Assediador de mulheres no ônibus é o 1º de MS enquadrado em nova lei

Jeferson passou por audiência de custódia nesta manhã e deve permanecer preso (Foto: arquivo/Campo Grande News)

Jeferson passou por audiência de custódia nesta manhã e deve permanecer preso (Foto: arquivo/Campo Grande News)

O servente de pedreiro Jeferson Garcia Ricardo, 25 anos, foi o primeiro preso em flagrante por suspeita de importunação sexual – crime com pena superior a 4 anos. O episódio aconteceu dentro do ônibus que fazia a linha 080 (General Osório), na manhã de ontem (4), em Campo Grande.

Uma das vítimas de 26 anos foi assediada pelo autor. Ela contou ainda que viu quando o autor passou a mão no corpo de outra passageira dentro do coletivo. Quando desceram, as vítimas relataram a situação ao fiscal do terminal, que deteve o suspeito e acionou a Guarda Municipal.

Testemunhas confirmaram o fato afirmando que Jeferson é conhecido por assediar passageiras. Uma outra mulher chegou a chamar uma das vítimas que estava próxima de Jeferson no ônibus para alertá-la sobre o assédio. Segundo depoimento dela à polícia, o homem finge que está sonolento para “pegar nas meninas”. Situação recorrente que vinha acontecendo naquela linha.

▸ **Dados registrados**:
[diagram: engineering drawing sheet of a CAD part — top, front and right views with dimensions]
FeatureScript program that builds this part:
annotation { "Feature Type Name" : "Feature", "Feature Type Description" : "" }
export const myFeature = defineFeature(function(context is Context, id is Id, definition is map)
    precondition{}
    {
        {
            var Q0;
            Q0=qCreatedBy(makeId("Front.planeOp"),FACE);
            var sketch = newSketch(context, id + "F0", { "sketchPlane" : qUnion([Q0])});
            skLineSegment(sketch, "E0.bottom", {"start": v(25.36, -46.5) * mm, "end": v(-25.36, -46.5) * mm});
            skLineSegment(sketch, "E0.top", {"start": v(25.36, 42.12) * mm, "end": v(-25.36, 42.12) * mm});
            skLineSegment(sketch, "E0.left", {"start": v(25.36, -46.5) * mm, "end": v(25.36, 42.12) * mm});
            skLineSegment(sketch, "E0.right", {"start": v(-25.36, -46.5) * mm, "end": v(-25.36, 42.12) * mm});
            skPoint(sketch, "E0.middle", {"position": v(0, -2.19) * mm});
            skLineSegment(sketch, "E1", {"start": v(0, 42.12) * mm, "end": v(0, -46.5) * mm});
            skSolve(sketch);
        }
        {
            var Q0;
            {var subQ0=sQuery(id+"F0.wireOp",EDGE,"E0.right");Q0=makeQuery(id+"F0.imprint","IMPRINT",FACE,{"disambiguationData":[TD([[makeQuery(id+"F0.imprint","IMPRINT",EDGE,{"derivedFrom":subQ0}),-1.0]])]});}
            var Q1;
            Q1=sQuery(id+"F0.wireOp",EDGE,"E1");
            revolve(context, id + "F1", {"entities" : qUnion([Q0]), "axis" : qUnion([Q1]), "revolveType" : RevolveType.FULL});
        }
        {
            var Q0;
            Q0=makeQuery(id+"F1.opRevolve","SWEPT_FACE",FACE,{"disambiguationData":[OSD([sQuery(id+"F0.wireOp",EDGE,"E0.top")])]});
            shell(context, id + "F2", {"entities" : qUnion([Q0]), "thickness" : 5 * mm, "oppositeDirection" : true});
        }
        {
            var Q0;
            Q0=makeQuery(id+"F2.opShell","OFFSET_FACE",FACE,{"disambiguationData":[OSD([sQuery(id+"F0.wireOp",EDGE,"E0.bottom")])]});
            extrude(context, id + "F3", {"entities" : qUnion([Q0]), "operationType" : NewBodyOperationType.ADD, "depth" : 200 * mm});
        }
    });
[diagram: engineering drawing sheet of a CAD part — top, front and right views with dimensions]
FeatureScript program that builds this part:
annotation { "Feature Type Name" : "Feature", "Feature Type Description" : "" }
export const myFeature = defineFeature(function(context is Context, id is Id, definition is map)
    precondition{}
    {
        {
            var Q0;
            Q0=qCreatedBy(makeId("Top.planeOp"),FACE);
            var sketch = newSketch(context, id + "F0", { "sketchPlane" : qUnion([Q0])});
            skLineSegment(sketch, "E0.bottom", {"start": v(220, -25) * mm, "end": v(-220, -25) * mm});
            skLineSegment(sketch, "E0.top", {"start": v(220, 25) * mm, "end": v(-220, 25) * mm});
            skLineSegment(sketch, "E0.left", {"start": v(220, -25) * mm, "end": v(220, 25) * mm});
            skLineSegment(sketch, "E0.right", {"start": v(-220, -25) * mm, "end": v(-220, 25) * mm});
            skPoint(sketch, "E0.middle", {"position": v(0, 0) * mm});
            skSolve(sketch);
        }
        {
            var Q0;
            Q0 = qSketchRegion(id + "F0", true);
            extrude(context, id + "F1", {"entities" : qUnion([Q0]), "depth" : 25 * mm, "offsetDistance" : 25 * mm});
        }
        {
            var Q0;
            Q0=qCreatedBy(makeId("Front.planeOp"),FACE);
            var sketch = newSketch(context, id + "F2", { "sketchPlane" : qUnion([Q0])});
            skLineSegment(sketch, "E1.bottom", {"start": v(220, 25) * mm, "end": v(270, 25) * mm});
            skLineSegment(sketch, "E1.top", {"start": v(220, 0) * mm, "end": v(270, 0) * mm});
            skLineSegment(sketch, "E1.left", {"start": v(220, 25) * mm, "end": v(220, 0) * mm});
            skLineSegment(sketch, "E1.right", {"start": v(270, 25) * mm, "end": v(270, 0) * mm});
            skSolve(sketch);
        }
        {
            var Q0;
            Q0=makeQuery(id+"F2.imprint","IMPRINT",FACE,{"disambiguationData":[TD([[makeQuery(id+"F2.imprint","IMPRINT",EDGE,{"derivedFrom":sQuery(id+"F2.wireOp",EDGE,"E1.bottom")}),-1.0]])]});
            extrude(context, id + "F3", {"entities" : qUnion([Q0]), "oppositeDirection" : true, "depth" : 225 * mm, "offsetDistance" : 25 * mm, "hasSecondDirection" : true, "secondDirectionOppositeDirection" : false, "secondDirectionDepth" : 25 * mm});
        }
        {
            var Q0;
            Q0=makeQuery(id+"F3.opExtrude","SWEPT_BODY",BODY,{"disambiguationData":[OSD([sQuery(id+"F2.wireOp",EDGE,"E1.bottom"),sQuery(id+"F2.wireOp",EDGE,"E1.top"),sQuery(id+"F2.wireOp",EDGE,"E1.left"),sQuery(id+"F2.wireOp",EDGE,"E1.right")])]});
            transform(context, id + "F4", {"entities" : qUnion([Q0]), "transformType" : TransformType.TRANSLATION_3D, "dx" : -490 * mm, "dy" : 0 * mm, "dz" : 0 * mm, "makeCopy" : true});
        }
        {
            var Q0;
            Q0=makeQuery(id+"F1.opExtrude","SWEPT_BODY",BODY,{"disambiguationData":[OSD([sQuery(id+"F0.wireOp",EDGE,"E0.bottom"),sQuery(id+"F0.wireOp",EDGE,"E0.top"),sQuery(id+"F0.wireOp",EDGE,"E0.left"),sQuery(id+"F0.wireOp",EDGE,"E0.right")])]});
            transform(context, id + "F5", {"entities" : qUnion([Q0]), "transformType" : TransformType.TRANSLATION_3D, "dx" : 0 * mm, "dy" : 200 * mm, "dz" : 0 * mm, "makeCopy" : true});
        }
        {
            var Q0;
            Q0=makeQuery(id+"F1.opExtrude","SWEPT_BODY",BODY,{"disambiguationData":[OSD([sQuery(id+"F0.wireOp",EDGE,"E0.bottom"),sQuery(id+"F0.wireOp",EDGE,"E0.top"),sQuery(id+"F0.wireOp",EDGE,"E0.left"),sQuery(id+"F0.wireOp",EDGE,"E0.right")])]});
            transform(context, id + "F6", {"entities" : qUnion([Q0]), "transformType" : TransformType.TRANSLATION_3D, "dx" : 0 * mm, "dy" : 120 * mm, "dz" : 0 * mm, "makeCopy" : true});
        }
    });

▸ **Enunciado da tarefa**:
Dê a continuação da notícia sobre o assédio a passageiras no ônibus em Campo Grande, começando logo após a última frase do trecho.

▸ **Resposta à tarefa**:
Questionado, Jeferson negou o crime alegando que estava dormindo e que sem querer encostou ao lado de uma mulher, mas sem a intenção de cometer algum ato libidinoso. Ele que tem diversas passagens pela polícia por furto e roubo deve continuar atrás das grades. Em audiência de custódia nesta manhã (5) no Fórum, o juiz Alexandre Tsuyoshi Ito converteu a prisão dele em preventiva.

“Assim, a prisão em flagrante deve ser convertida em preventiva para a garantia da ordem pública, porquanto evidenciado a periculosidade do autuado”, segundo a decisão do juiz. O caso segue sendo investigado pela Deam (Delegacia Especializada de Atendimento à Mulher).

A importunação sexual – ato libidinoso praticado contra alguém, e sem a autorização – se tornou crime no país desde 24 de setembro deste ano, sancionada pela Presidência da República. A pena prevista é de um a cinco anos de cadeia. São casos de importunação sexual: passar a mão, “encoxar” no ônibus e fazer cantadas invasivas. Porém, dependendo da situação, o fato pode ser tipificado como estupro, se ocorrer uso da força, por exemplo.